RAGAZZI. SALUTE MENTALE IN CRISI



 
Solitudini, dipendenze, disagio, ritiro sociale: i più giovani sotto pressione. 

E gli adulti non stanno molto meglio.

Il punto annuale sul benessere psichico degli italiani nel convegno dell’Ufficio Cei per la Pastorale della salute con psichiatri e studiosi. Cresce l’allarme per patologie che insidiano le nuove generazioni


Baturi: «L’incontro nasce solo quando riconosco l’altro come persona, anche con tutte le sue ferite. E mi prendo cura di lui»

 

-         di PINO CIOCIOLA

    

Il futuro non sembra di grande compagnia. Anzi, mostra piazze quasi solo virtuali e solitudini reali, condite da una discreta tristezza e qualche senso di vuoto. Mentre il presente neppure mostra un barlume d’inversione di rotta e tendenze. Non c’è insomma da stare granché allegri, specie pensando ai più giovani, ma tocca muoversi, com’è stato spiegato a “Le grandi solitudini. La Chiesa italiana e la salute mentale”, settima edizione del convegno promosso dall’Ufficio nazionale per la Pastorale della salute della Cei, in collaborazione con l’Associazione italiana psicologi e psichiatri cattolici e l’associazione “In punta di piedi”, con una ventina di relatori.

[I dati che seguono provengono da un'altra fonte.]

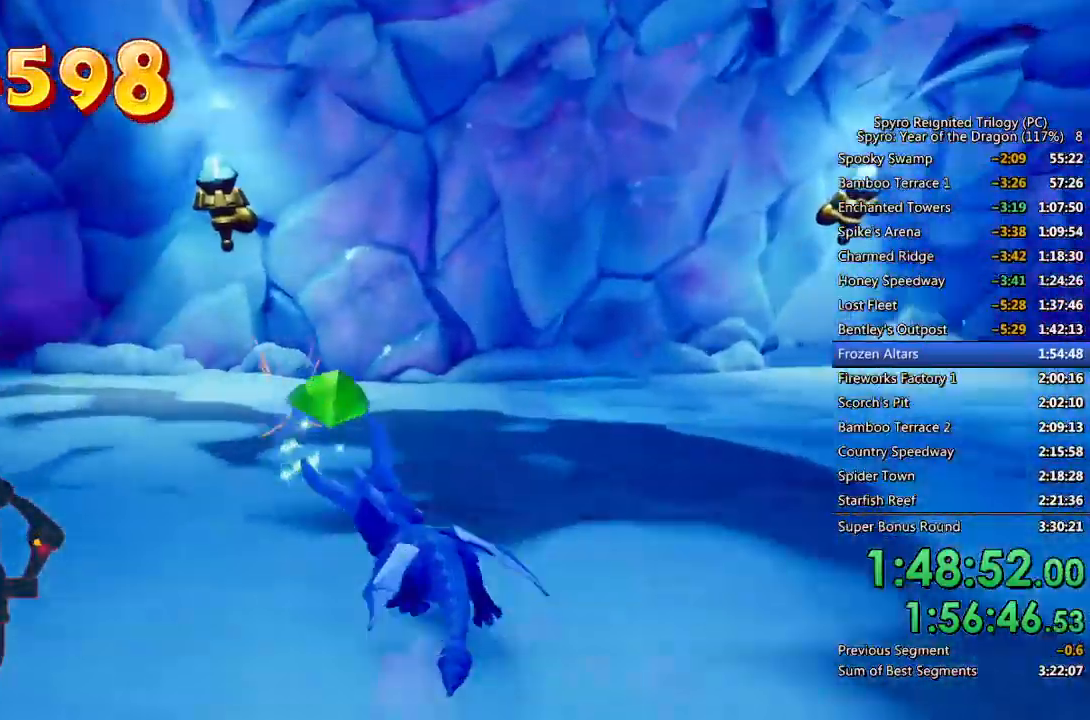
{"buttons": ["SQUARE"], "left_stick": "center", "right_stick": "center", "events": [[183, "left_stick", "center"], [283, "left_stick", "left"], [500, "left_stick", "center"]]}
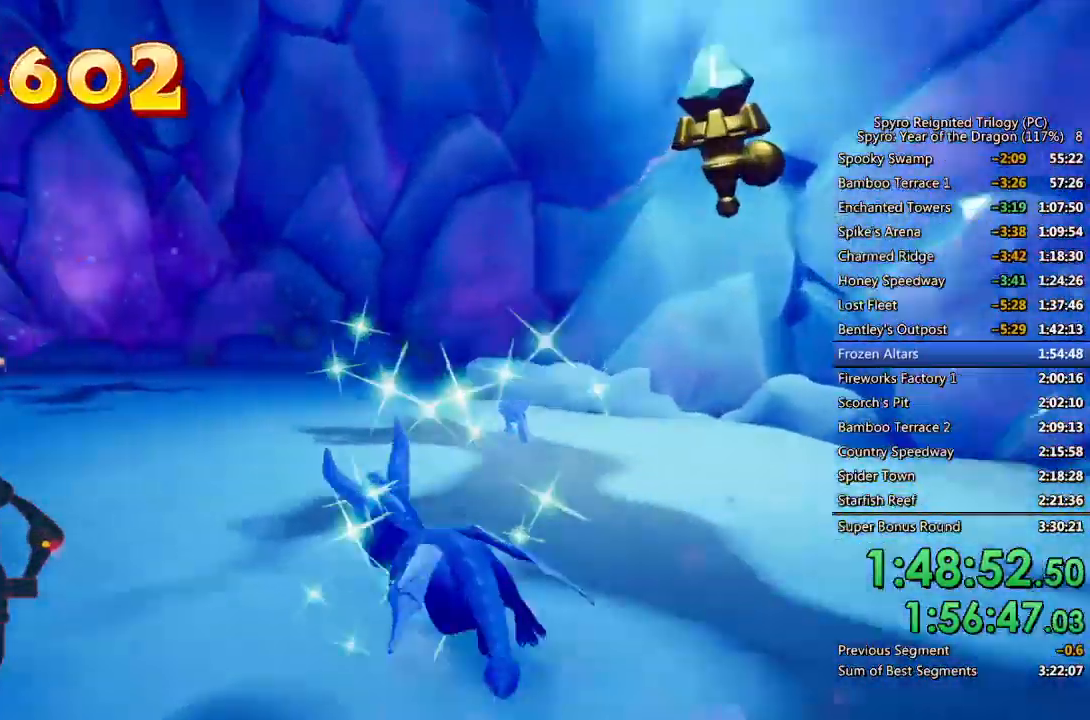
{"buttons": ["SQUARE"], "left_stick": "left", "right_stick": "center", "events": [[167, "left_stick", "up-left"], [283, "left_stick", "center"], [367, "left_stick", "left"]]}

 Pandemia della solitudine.

 Diversi elementi «ci fanno dire che oggi viviamo una “pandemia della solitudine”, e si direbbe che il contesto sociale occidentale attuale non aiuta la relazione», dice in un videosaluto inviato al convegno monsignor Giuseppe Baturi, segretario generale della Cei. Ma «l’incontro, la relazione, può nascere solo quando riconosco l’altro, anche nelle sue fragilità, anche quando è vulnerato, ha subito qualche ferita, lo riconosco come persona, come un “tu” che possiede quell’originario valore per sé stesso. E mi prendo cura di lui».

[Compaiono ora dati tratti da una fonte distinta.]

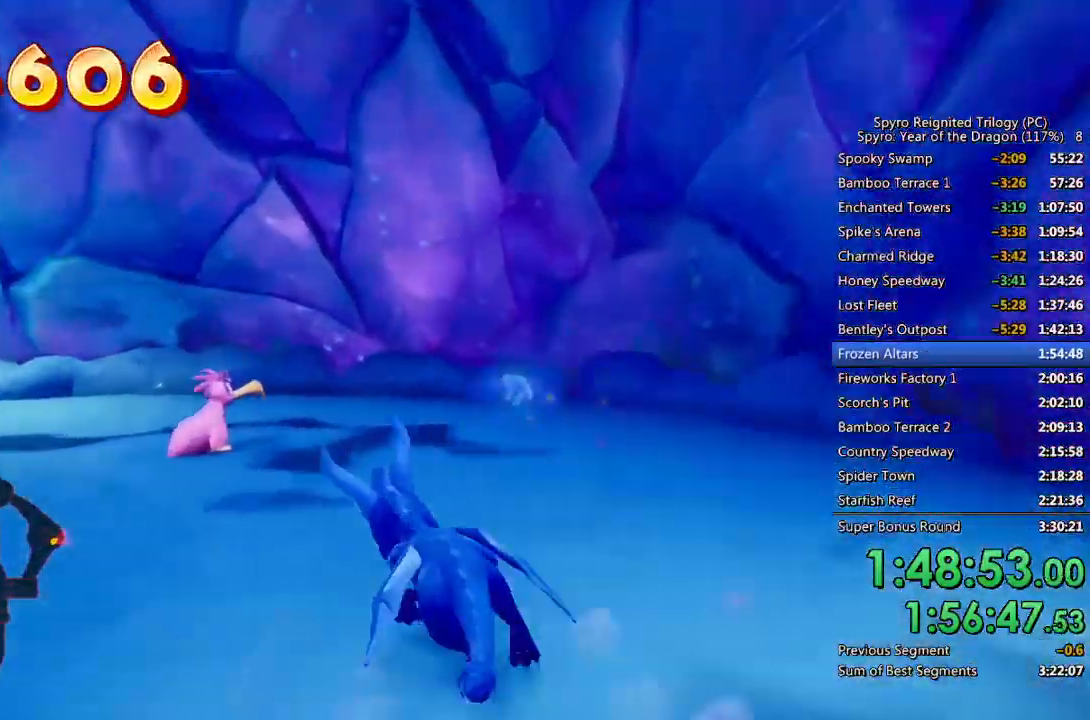
{"buttons": ["SQUARE"], "left_stick": "left", "right_stick": "center", "events": []}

 Ritiro sociale. Punto, già sconsolante, di partenza, socialmente parlando: «Una percentuale di ragazzi tra l’11 e il 27% soffre di sentimenti di tristezza e vuoto, quando diventano consapevoli della scarsa quantità e qualità delle proprie relazioni sociali», percentuale che «sale al 40% se si considera l’età adulta», spiega Stefano Vicari, docente di Neuropsichiatria infantile alla Cattolica di Roma e responsabile dell’Unità operativa complessa Neuropsichiatria infantile e dell’adolescenza all’Ospedale Bambino Gesù. Occhio poi al cosiddetto “ritiro sociale” (sottrarsi alle opportunità d’interazione con i coetanei), visto che si stimano in questa condizione «120mila ragazzi ».

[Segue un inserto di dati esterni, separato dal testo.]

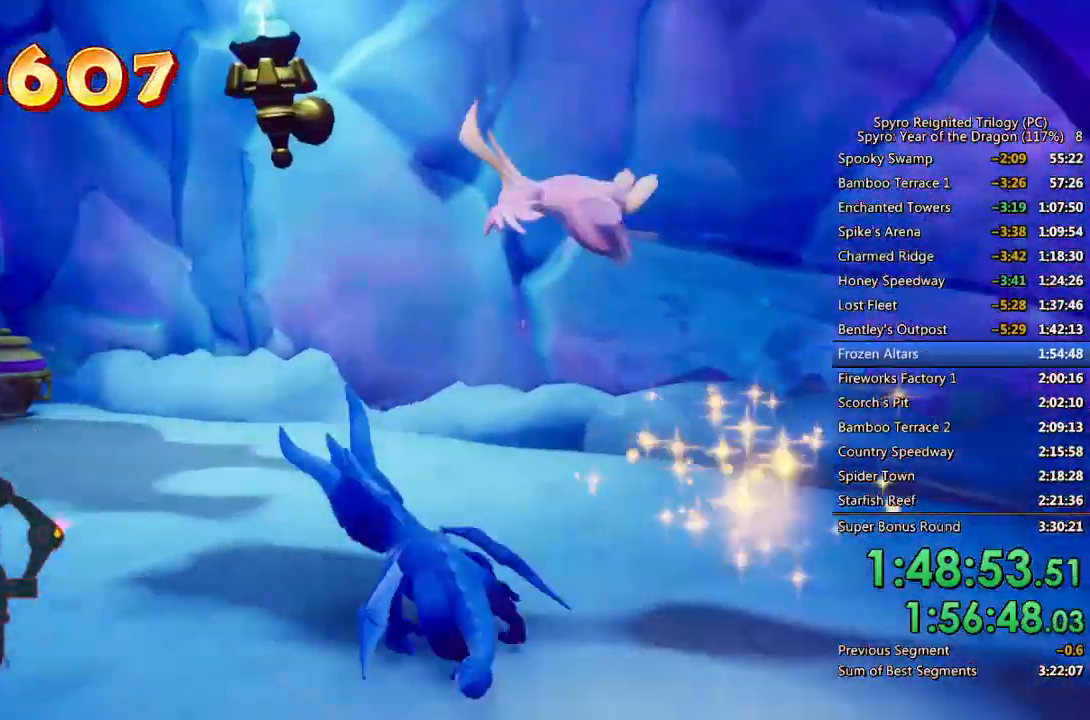
{"buttons": ["SQUARE"], "left_stick": "left", "right_stick": "center", "events": [[150, "left_stick", "center"], [333, "left_stick", "left"]]}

 Vita da smartphone . Ancora Vicari: «Il 78,3% di bambini fra 11 e 13 anni utilizza internet tutti i giorni, soprattutto attraverso lo smartphone ». A proposito, «i bambini tra sei e dieci anni che utilizzano lo smartphone tutti i giorni sono passati dal 18,4% del 2018/19 al 30,2% del 2020/2021», cioè dopo la pandemia. Risultato? «Facile e veloce soddisfazione dei bisogni virtuali», «controllo sugli altri, sulle proprie emozioni e i propri comportamenti», «eccitazione da immagini, suoni e video durante la navigazione». Naturalmente con la “sindrome da disconnessione” scattano «ansia, tristezza e rabbia», annota Vicari. Così – conclude – «la dipendenza da strumenti elettronici è la piaga di questi anni». Con relativa e annessa solitudine.

 Condizione patologica. Tanto più che c’è una bella differenza fra stare soli, restarci o finirci: «Se usiamo l’espressione “stare da soli” – annota l’Ufficio Cei per la Pastorale della salute, diretto da don Massimo Angelelli – possiamo pensare a un’opportunità per generare nuove energie, progetti, sviluppi. Se passiamo a “restare da soli” tratteggiamo uno scenario velato di tristezza, con la sensazione che si sia perduto qualcuno di prezioso. Ma quando nel nostro linguaggio entra la parola “solitudine” disegniamo un quadro malinconico che confina con – o addirittura entra in – una condizione patologica». Dunque, «nato per la relazione, l’essere umano, si trova non poche volte in condizione di solitudine, al punto che la letteratura a più riprese lo descrive come un essere “solo” dalla nascita alla fine».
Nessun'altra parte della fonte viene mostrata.